0
votes

I am supposed to load the data for my master-thesis in an R-dataframe, which is stored in 74 excel workbooks. Every workbook has 4 worksheets each, called: animals, features, r_words, verbs. All of the worksheets have the same 12 variables(starttime, word, endtime, ID,... etc.). I want to concatenate every worksheet under the one before, so the resulting dataframe should have 12 columns and the number of rows is depending on how many answers the 74 subjects produced. I want to use the readxl-package of the tidyverse and followed this article: https://readxl.tidyverse.org/articles/articles/readxl-workflows.html#csv-caching-and-iterating-over-sheets. The first problem I face is how to read all 4 worksheets with read_excel(path, sheet = "animals", "features", "r_words", "verbs"). This only works with the first worksheet, so I tried to make a list with all the sheet-names (object sheet). This is also not working. And when I try to use the following code with just one worksheet, the next line throws an error: Error in basename(.) : a character vector argument expected So, here is a part of my code, hopefully fulfilling the requirements:

filenames <- list.files("data", pattern = '\\.xlsm',full.names = TRUE)

# indices
subfile_nos <- 1:length(filenames)

# function to read all the sheets in at once and cache to csv
read_then_csv <- function(sheet, path) {
  for (i in 1:length(filenames)){
    sheet <- excel_sheets(filenames[i])
     len.sheet <- 1:length(sheet)
    path <- read_excel(filenames[i], sheet = sheet[i]) #only reading in the first sheet
  pathbase <- path %>%
    basename() %>% #Error in basename(.) : a character vector argument expected
    tools::file_path_sans_ext()
  path %>%
    read_excel(sheet = sheet) %>% 
    write_csv(paste0(pathbase, "-", sheet, ".csv"))
  }
}
2
It would be easier if you could share a reproducible example. However, I believe that the problem is that you're not pasting the result. Try to replace read_excel(filenames[i], sheet = sheet[i]) by read_excel(paste(filenames[i]), sheet = paste(sheet[i])). I also didn't understand this section pathbase <- path %>% basename() %>% #Error in basename(.) : a character vector argument expected tools::file_path_sans_ext(). Can you elaborate why do you have this?FilipeTeixeira

2 Answers

1
votes

You should do a double loop or a nested map, like so:

library(dplyr)
library(purrr)
library(readxl)

# I suggest looking at 
?purrr::map_df

# Function to read all the sheets in at once and save as csv
read_then_csv <- function(input_filenames, output_file) {
  # Iterate over files and concatenate results
  map_df(input_filenames, function(f){
    # Iterate over sheets and concatenate results
    excel_sheets(f) %>%
      map_df(function(sh){
        read_excel(f, sh)
      })
  }) %>%
  # Write csv
  write_csv(output_file)
}

# Test function
filenames <- list.files("data", pattern = '\\.xlsm',full.names = TRUE)
read_then_csv(filenames, 'my_output.csv')
0
votes

You say...'I want to concatenate every worksheet under the one before'... The script below will combine all sheets from all files. Test it on a COPY of your data, in case it doesn't do what you want/need it to do.
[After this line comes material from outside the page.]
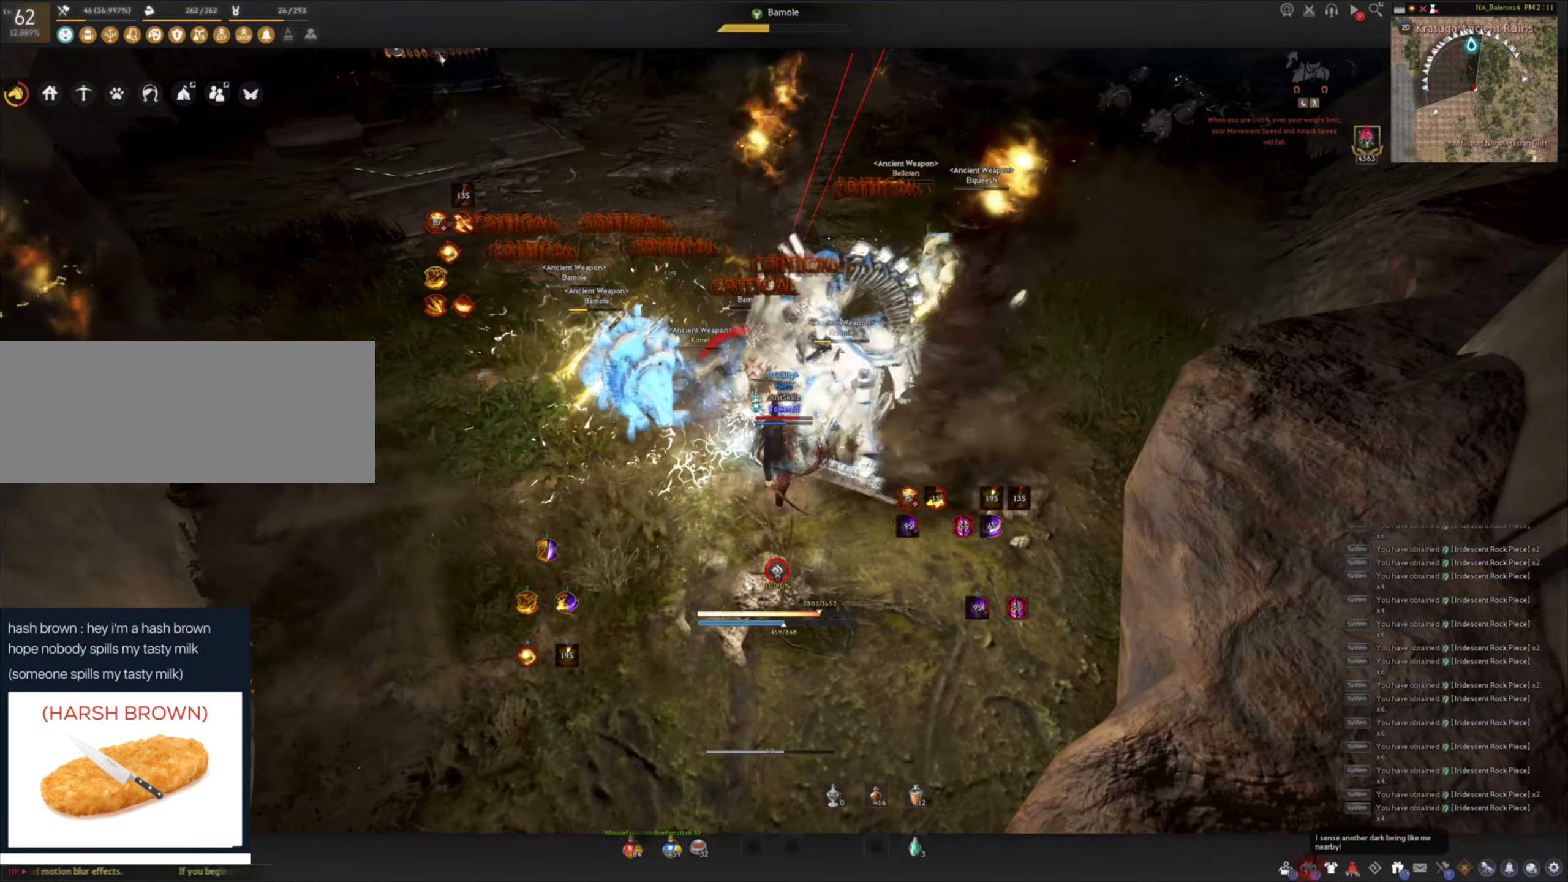
{"keys": [], "mouse": [], "events": []}
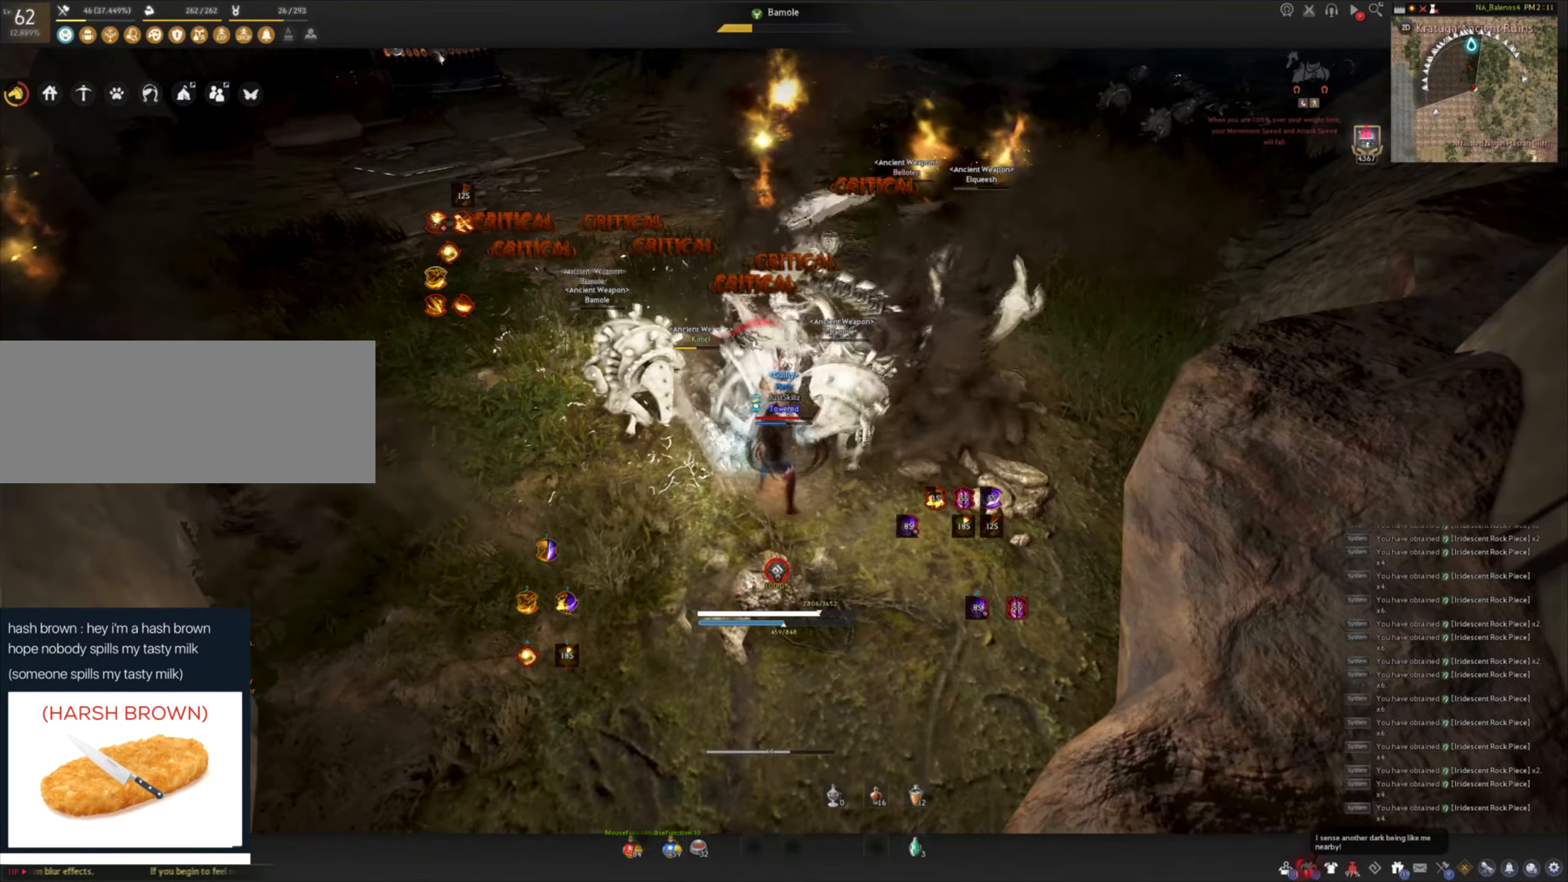
{"keys": [], "mouse": [], "events": [[300, "d", "down"], [300, "shift", "down"], [383, "d", "up"], [433, "shift", "up"]]}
# load names of excel files 
files = list.files(path = "C:\\your_path_here\\", full.names = TRUE, pattern = ".xlsx")

# create function to read multiple sheets per excel file
read_excel_allsheets <- function(filename, tibble = FALSE) {
  sheets <- readxl::excel_sheets(filename)
  sapply(sheets, function(f) as.data.frame(readxl::read_excel(filename, sheet = f)), 
         simplify = FALSE)
}

# execute function for all excel files in "files"
all_data <- lapply(files, read_excel_allsheets)